==== Document extract ====

2. Contribution of stock options to a trust for the benefit of members of Mr. Dalton's immediate family.
/s/ John Kingston, III, as Attorney-in-Fact 07/28/2003
** Signature of Reporting Person Date
Reminder: Report on a separate line for each class of securities beneficially owned directly or indirectly.
* If the form is filed by more than one reporting person, see Instruction 4 (b)(v).
** Intentional misstatements or omissions of facts constitute Federal Criminal Violations See 18 U.S.C. 1001 and 15 U.S.C. 78ff(a).
Note: File three copies of this Form, one of which must be manually signed. If space is insufficient, see Instruction 6 for procedure.
Persons who respond to the collection of information contained in this form are not required to respond unless the form displays a currently valid OMB Number.
Exhibit 24
POWER OF ATTORNEY

	NOW ALL MEN BY THESE PRESENTS, that
the undersigned hereby severally constitutes
and appoints John Kingston, III and Darrell W.
Crate, and each of them singly, with full power of
substitution and resubstitution, as the
undersigned's true and lawful attorney-in-fact with full
power and authority to them, and each of them singly, to
prepare, sign and file for the undersigned, in the
undersigned's name and capacity indicated below, any
and all filings and documents (including without limitation
any exhibits and amendments thereto) of the undersigned
or Affiliated Managers Group, Inc. pursuant to the
Securities Exchange Act of 1934, as amended (the "Act"),
including without limitation filings pursuant to
Section 16 of the Act and the rules and regulations
promulgated thereunder, and generally to do all such
things in the undersigned's name and capacity indicated
below to enable the undersigned and Affiliated
Managers Group, Inc. to comply with the provisions of
the Act and all requirements of the Securities and
Exchange Commission, hereby ratifying and confirming the
undersigned's signatures as they may be signed by said
attorneys, or any of them, or any substitute or substitutes
of any of them, on said filings, documents, exhibits
and any and all amendments thereto, and hereby ratifying
and confirming all that said attorneys, or any of them, or
any substitute or substitutes of any of them, may lawfully
do or cause to be done by virtue hereof.

==== Information supplied ====

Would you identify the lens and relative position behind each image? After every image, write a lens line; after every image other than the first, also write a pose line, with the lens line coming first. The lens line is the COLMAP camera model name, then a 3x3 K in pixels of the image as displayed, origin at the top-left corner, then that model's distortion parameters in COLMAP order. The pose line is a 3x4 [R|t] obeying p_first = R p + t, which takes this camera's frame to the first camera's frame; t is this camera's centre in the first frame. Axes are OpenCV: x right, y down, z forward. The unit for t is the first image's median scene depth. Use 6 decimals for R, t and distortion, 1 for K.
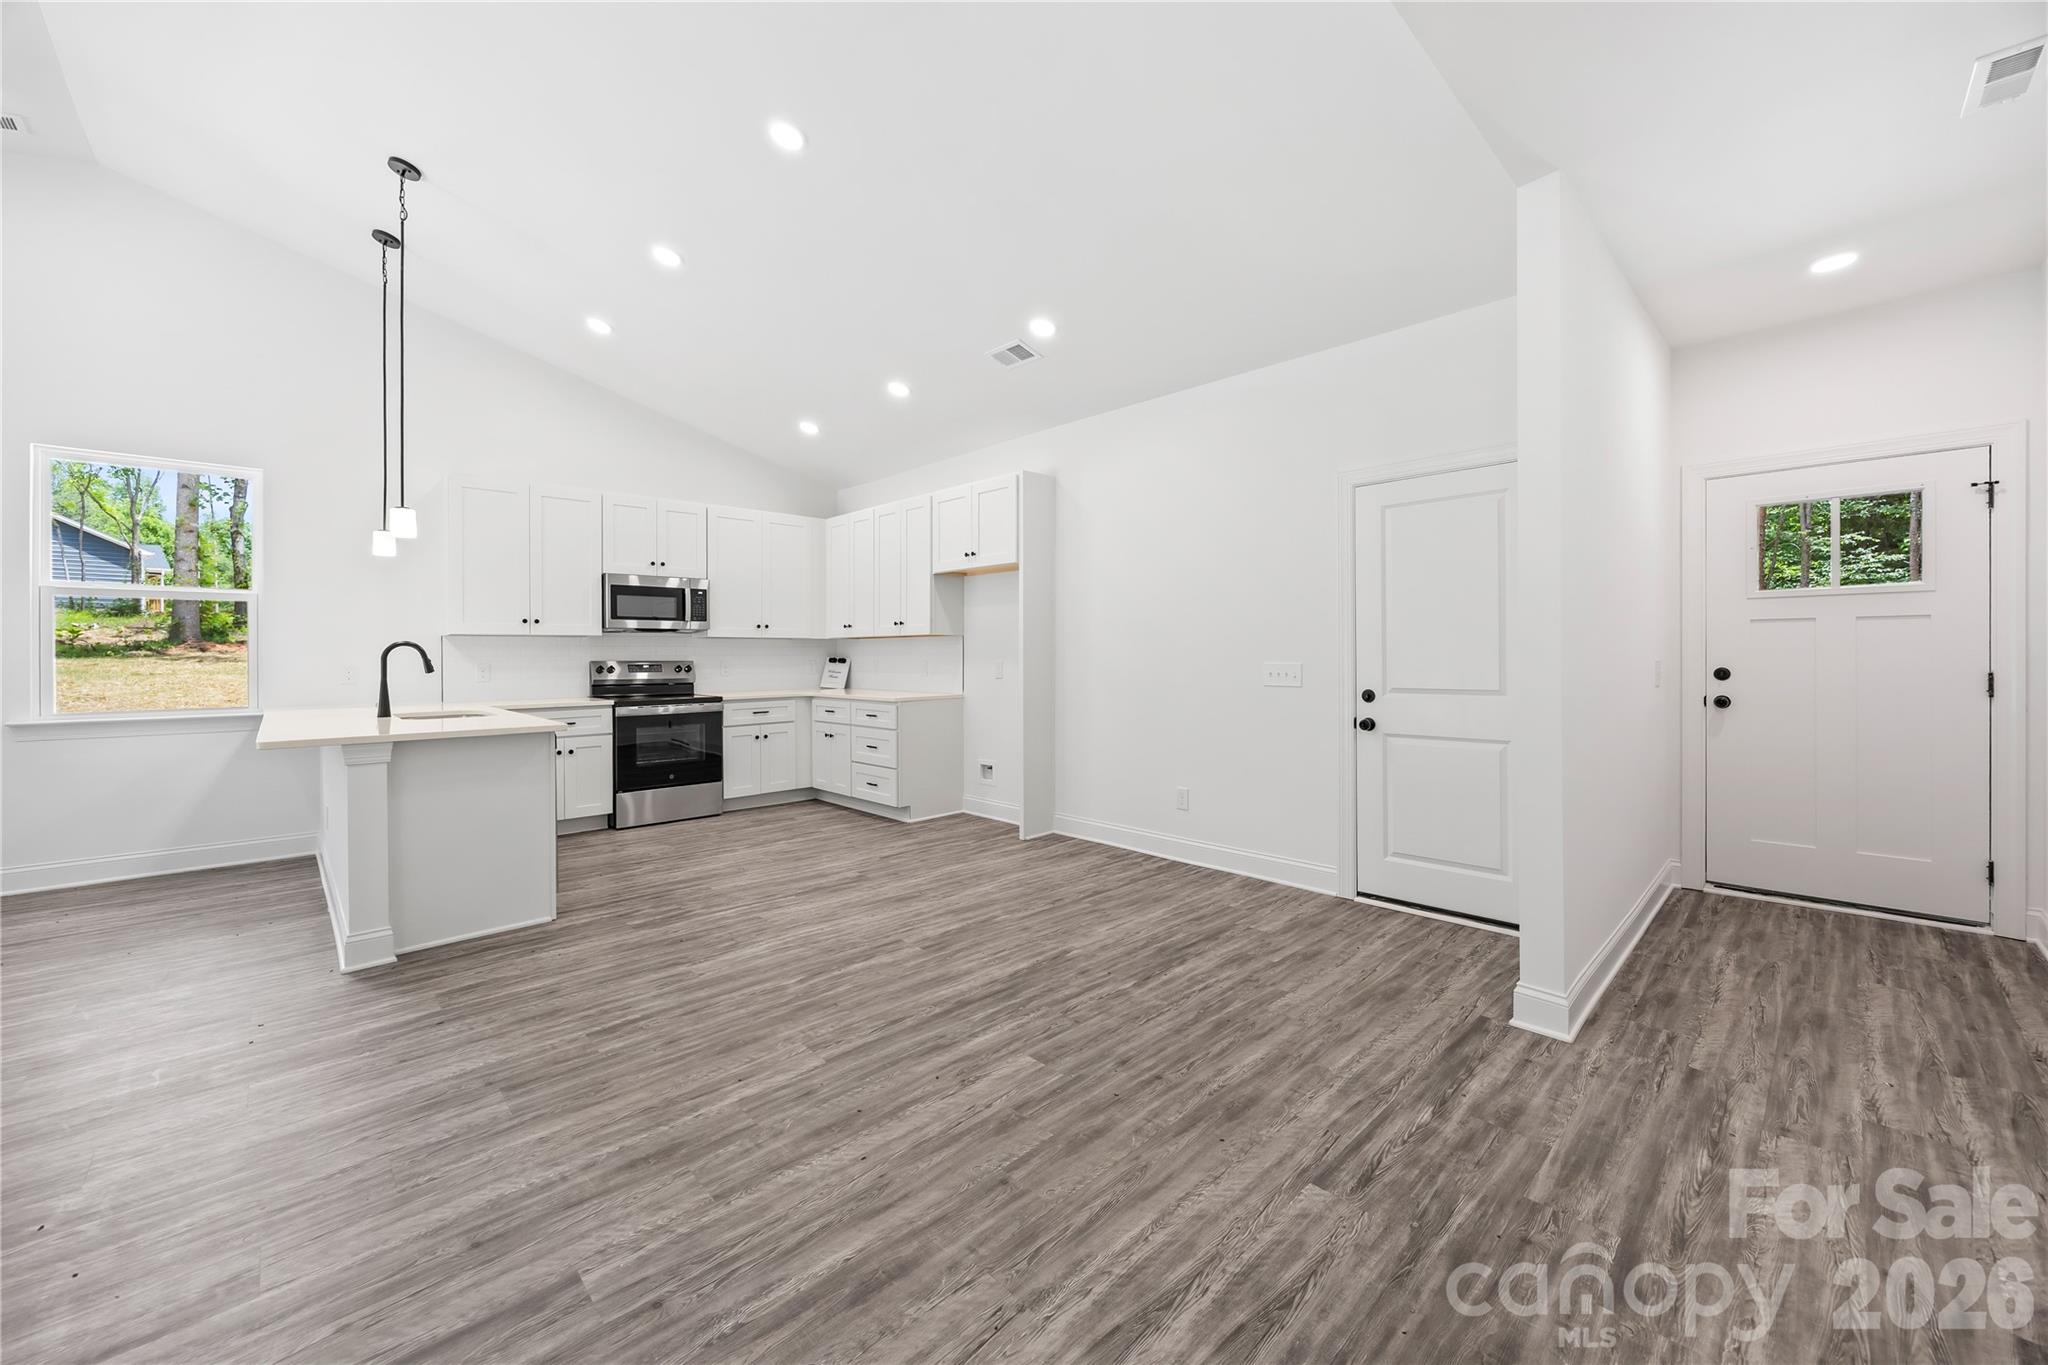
lens RADIAL K [[787.9, 0, 1019.7], [0, 787.9, 659.2], [0, 0, 1]] dist [-0.001508, -0.000453]
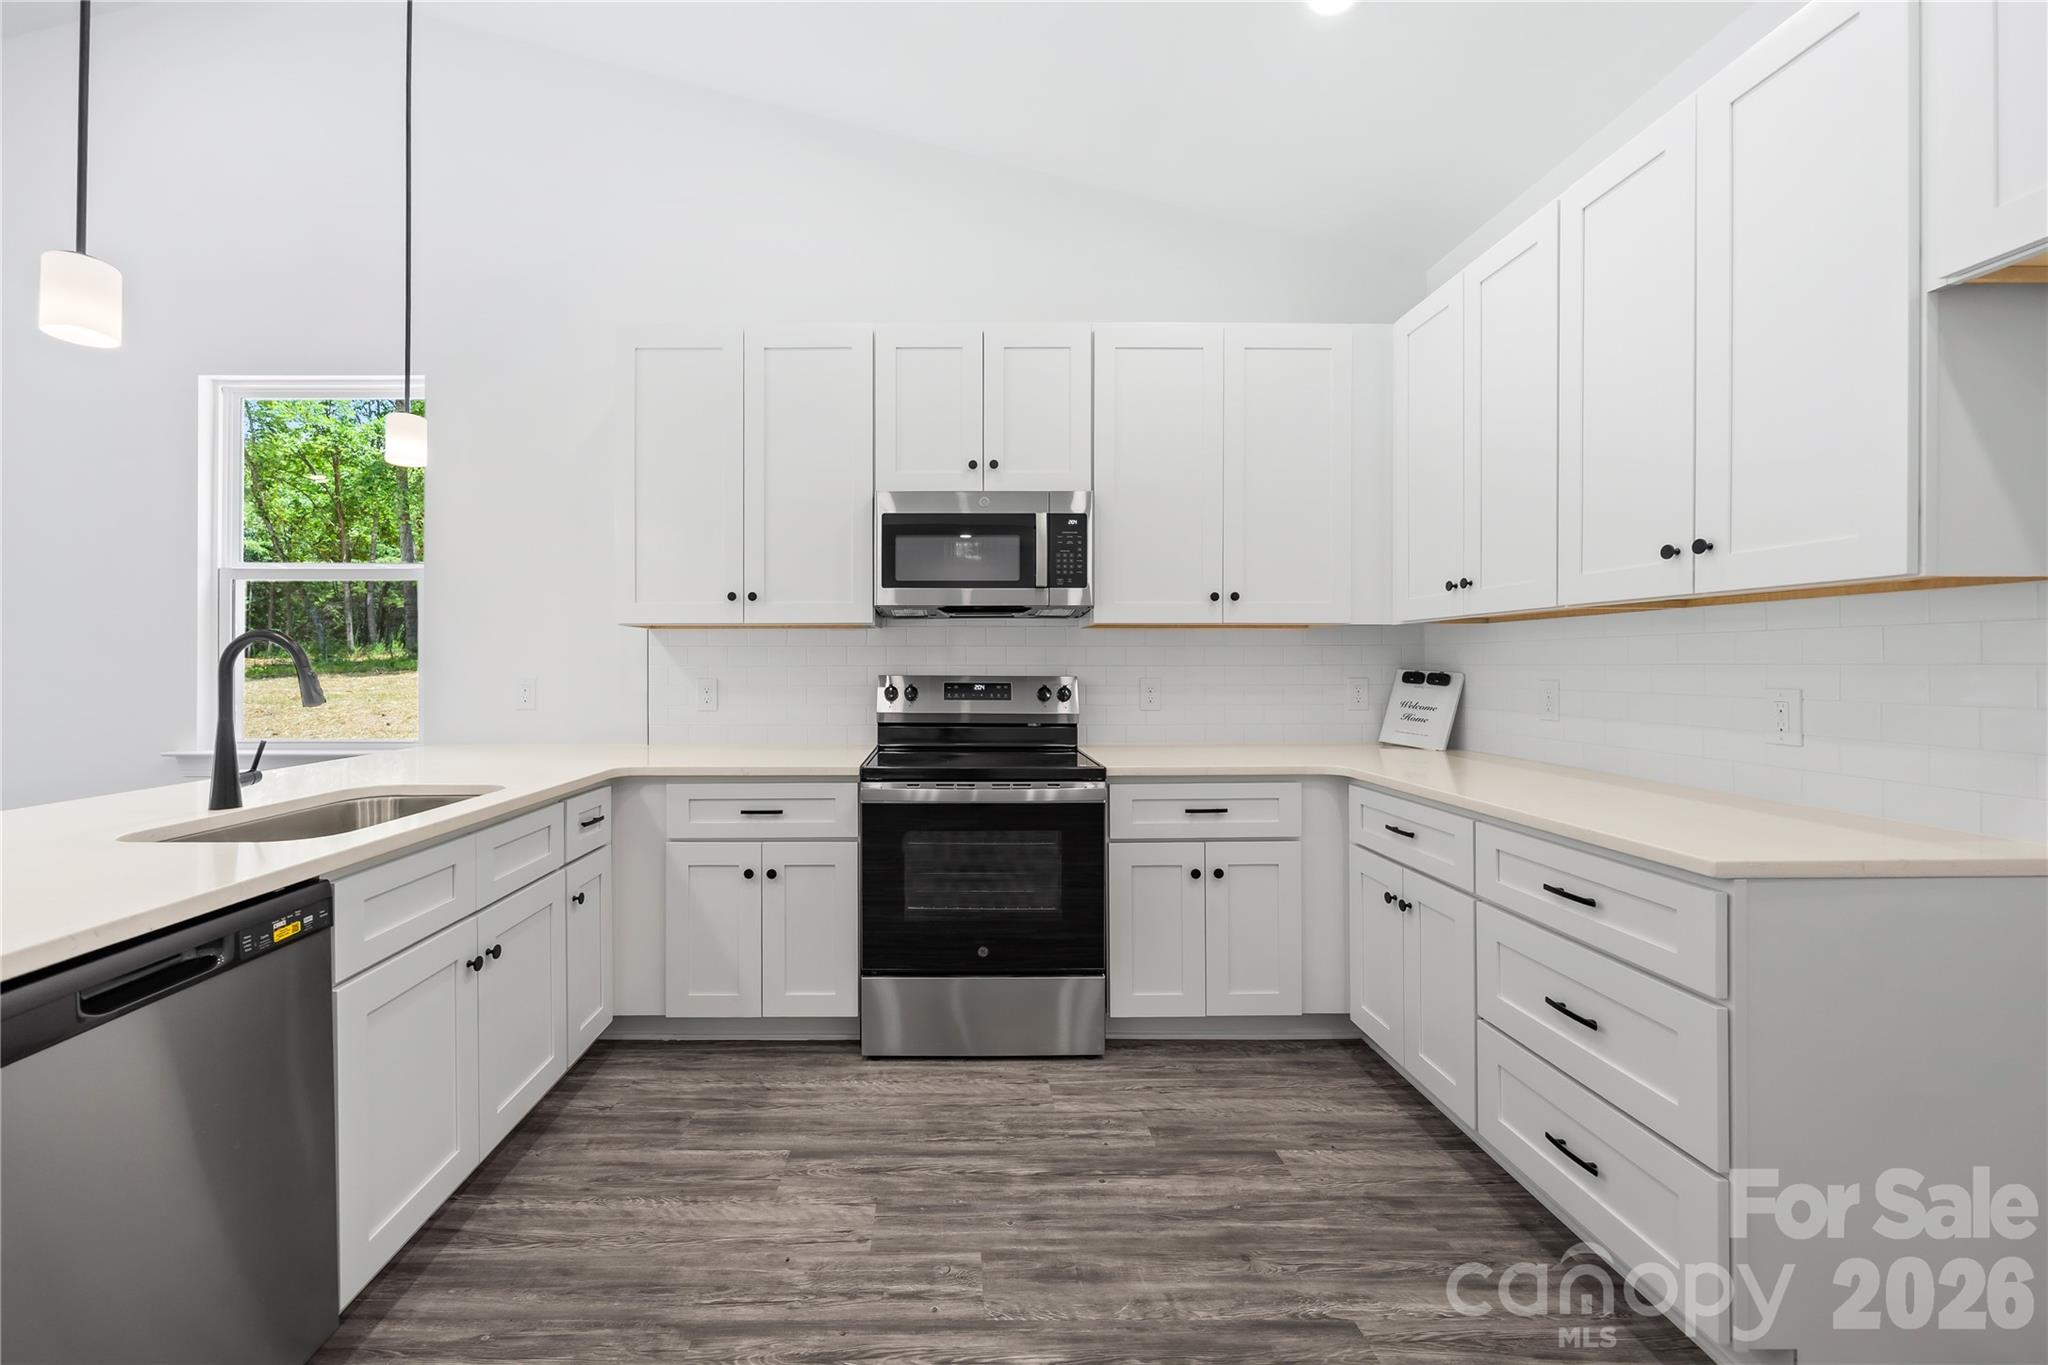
lens RADIAL K [[813.4, 0, 950.1], [0, 813.4, 666.3], [0, 0, 1]] dist [-0.001132, -0.000058]
pose [[0.728691, 0.004203, -0.684830, -0.220881], [-0.005666, 0.999984, 0.000108, -0.005871], [0.684819, 0.003802, 0.728703, 0.944364]]
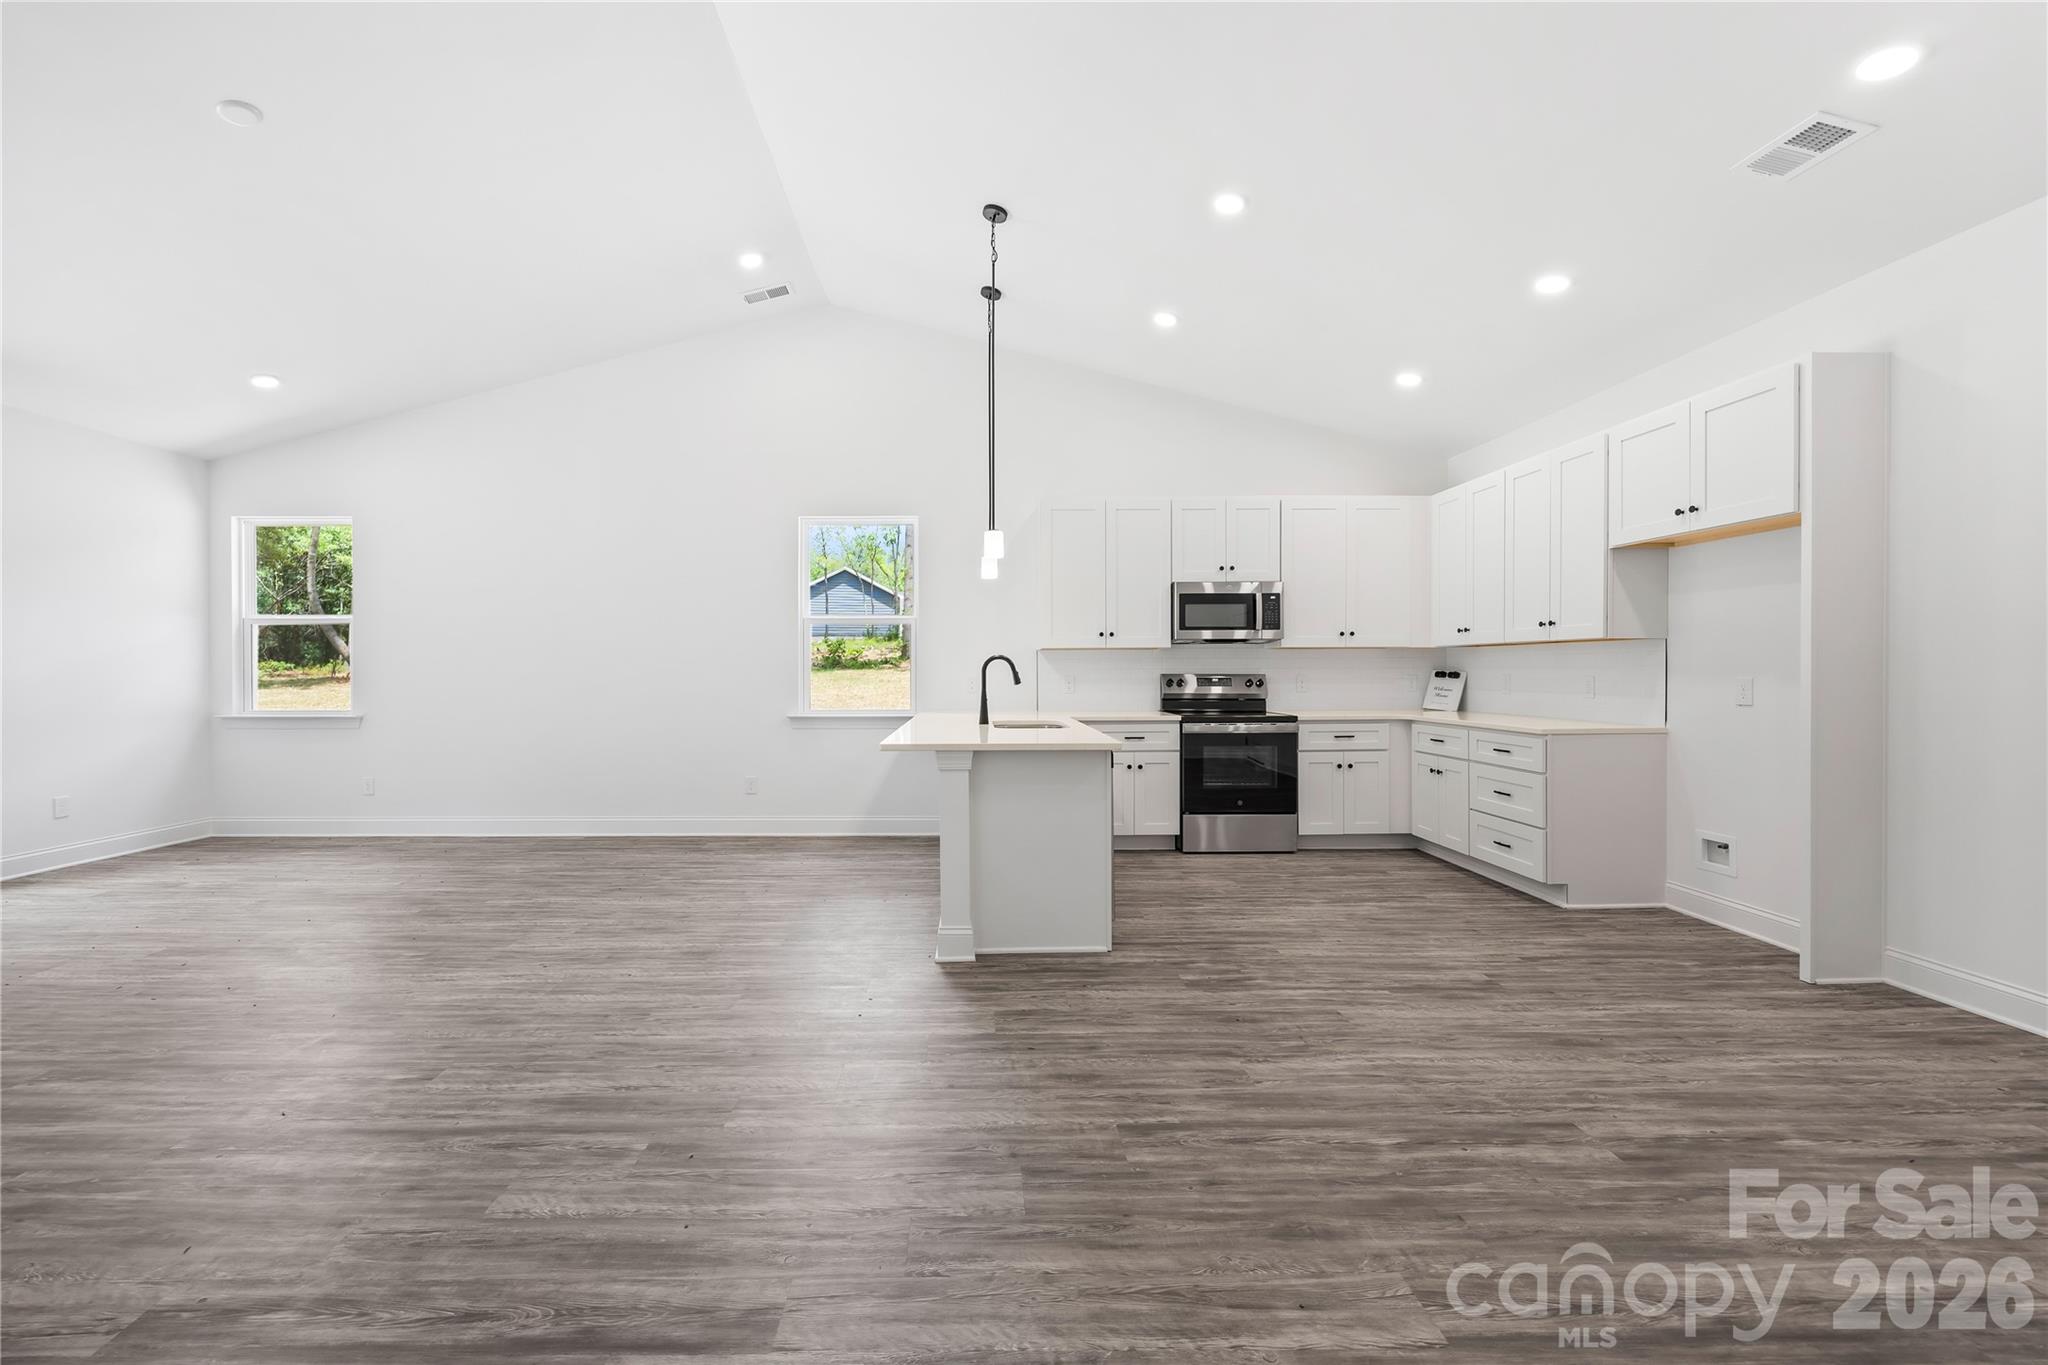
lens RADIAL K [[798.1, 0, 970.6], [0, 798.1, 671.1], [0, 0, 1]] dist [-0.002673, 0.000106]
pose [[0.725736, 0.002914, -0.687967, -0.053422], [-0.003590, 0.999993, 0.000449, -0.001120], [0.687964, 0.002144, 0.725742, 0.175349]]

====

● Required actions
(a) Reproduce the filing excerpt verbatim between "Note: File three" and "valid OMB Number.", inclusive.
(b) In the filing excerpt, whom does the power of attorney appoint as attorneys-in-fact?
Rely only on the filing excerpt, not on the rows.

● Solutions to each task
(a)
Note: File three copies of this Form, one of which must be manually signed. If space is insufficient, see Instruction 6 for procedure.
Persons who respond to the collection of information contained in this form are not required to respond unless the form displays a currently valid OMB Number.

(b) John Kingston, III and Darrell W. Crate